**EXCERPT PROVIDED**
· · ·

But it was of course the Director himself

whose inexhaustible energy and multifarious talents animated the whole

undertaking. The fact is that Woolley, like Flinders Petrie and others,

belonged to a generation of archaeologists whose individual genius kept them

withdrawn from any confidential relationship with their staff. To his

assistants he deputed specific work and himself inspired sufficient loyalty to

ensure that it was carried out to the limits of their ability.


But the purpose and progress of his operations

and the sequence of conclusions to which it led, were seldom discussed with

them. It was in fact not unusual, after an excavation was over, for his junior

assistants to read with interest in the newspapers the details of discoveries

in which they themselves had presumably taken part. This was the case, for

instance, with the attribution of certain rifled tombs to the Second Dynasty

kings of Ur, on whose identity Woolley had apparently remained undecided until

the season’s digging was finished. In these days, when the secondary function

of a field director is to train younger archaeologists, this form of reticence

would have the most obvious disadvantages.


Also, it is hardly surprising that his

conclusions were occasionally wrong. To recollect that his dating of the Royal

Tombs now proves to have been approximately five hundred years too early is

perhaps to be “wise after the event”, since his interpretation of the available

evidence has been corrected by more recent discoveries. But undoubtedly certain

theories which he devised, mainly for purposes of publicity, required the most

tortuous arguments to justify them. One remembers for instance, how, in his

soundings, clay deposits which appeared out of context in relation to the

Flood, became “quays for shipping.” And soon, in the press Ur became the

“Venice of the Ancient East.”

· · ·

**RECORDS PROVIDED**
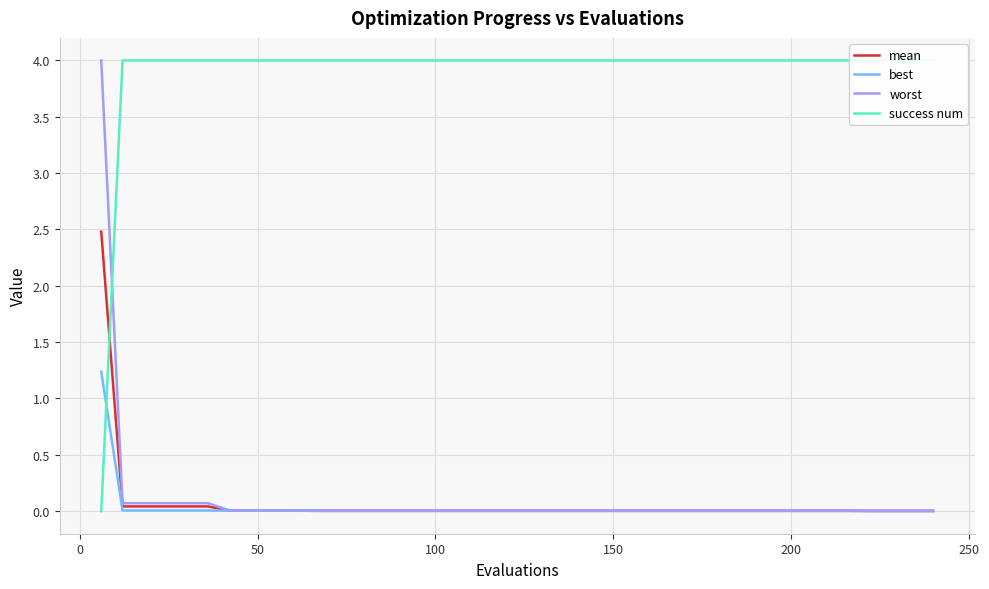

What is the maximum value for worst?

4.0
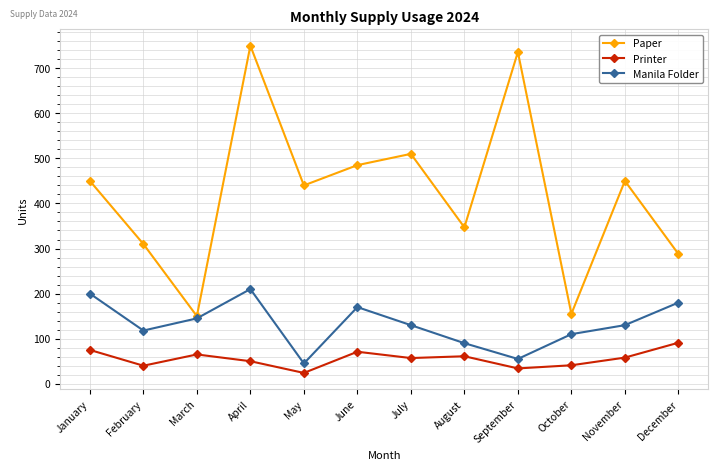

The Manila Folder series shows 327 at April. True or false?

False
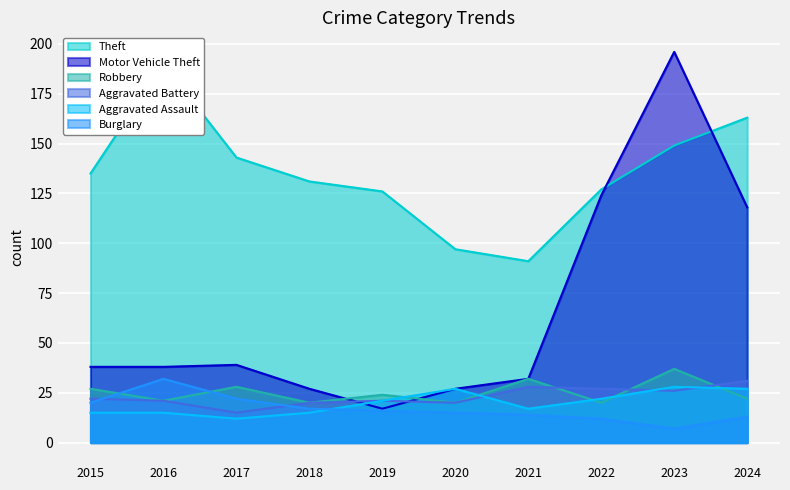

How many times do Aggravated Assault and Motor Vehicle Theft cross each other?

1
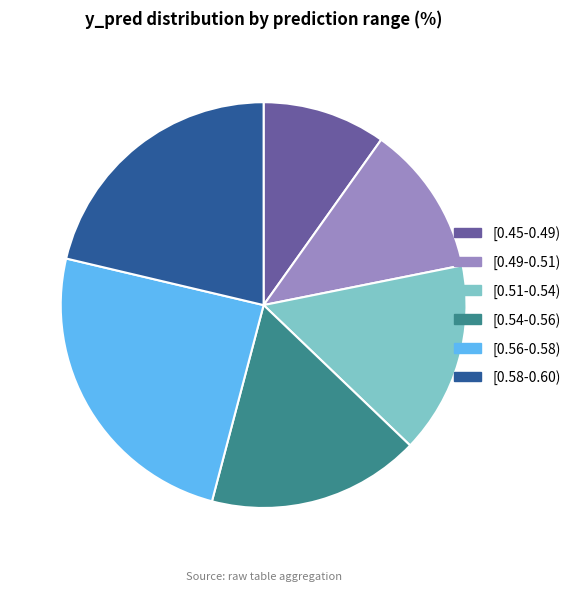

Does [0.51-0.54) represent more than half of the total?

No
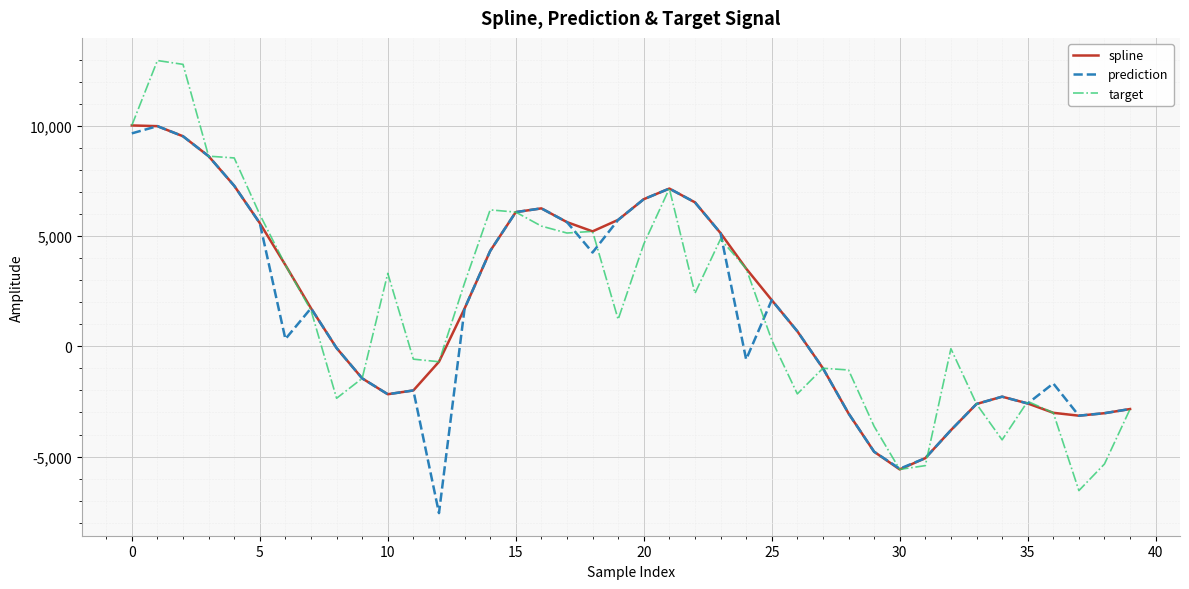

What is the minimum value for prediction?

-7561.0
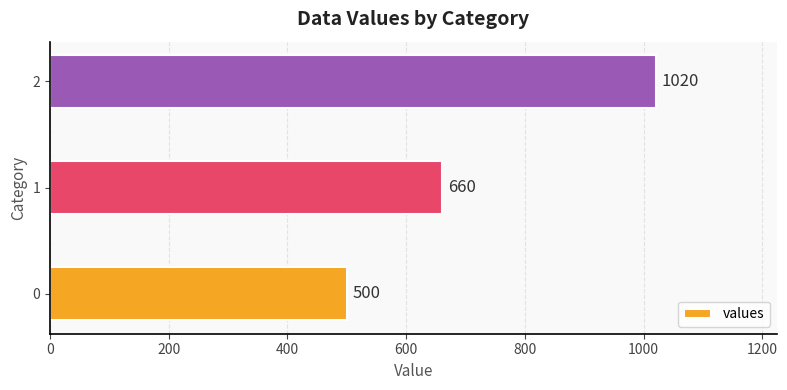

What is the sum of all values?

2180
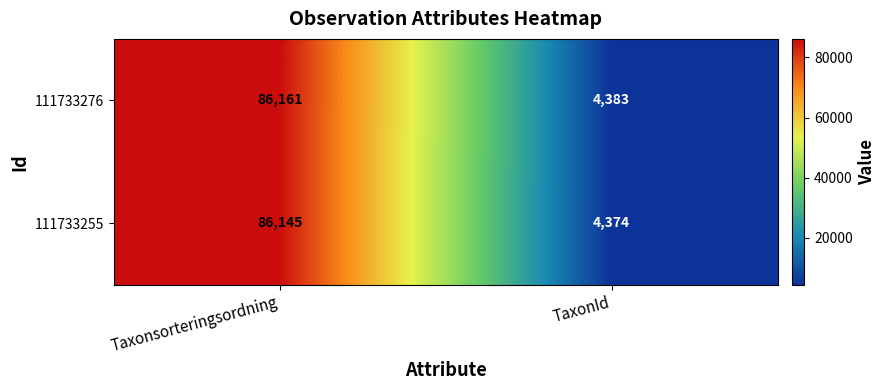

Which category has the highest value in the 111733255 series?

Taxonsorteringsordning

· · ·

**WORK INSTRUCTIONS**
1. In the passage on Woolley's excavations at Ur, by roughly how much is his dating of the Royal Tombs now shown to have been too early?
2. Continue the account of Woolley's excavations at Ur, starting after its last sentence.

**RESPONSES BY ITEM NUMBER**
1. By approximately five hundred years.

2.
Deductive reasoning


But here again, on the serious scientific

side, nothing could detract from the almost intuitive logic which distinguished

Woolley’s deductive

reasoning
. As Sir Mortimer Wheeler has understandingly

observed quite recently, “The confident but always acutely experimental

intelligence underlying the remarkable discoveries which again and again

advertised his achievements was too often of a kind that escaped the easy

comprehension of his cloistered critics.


In this unimportant sense he suffered from

success.”1 In the polemical phraseology which has sometimes been used to point

a contrast between the shortcomings of old fashioned archaeology and the newly

perfected academic discipline, Woolley’s work has tended to be included by

implication in the general target for categorical disparagement. Posthumous

testimonials like that quoted above must be treated as a welcome corrective.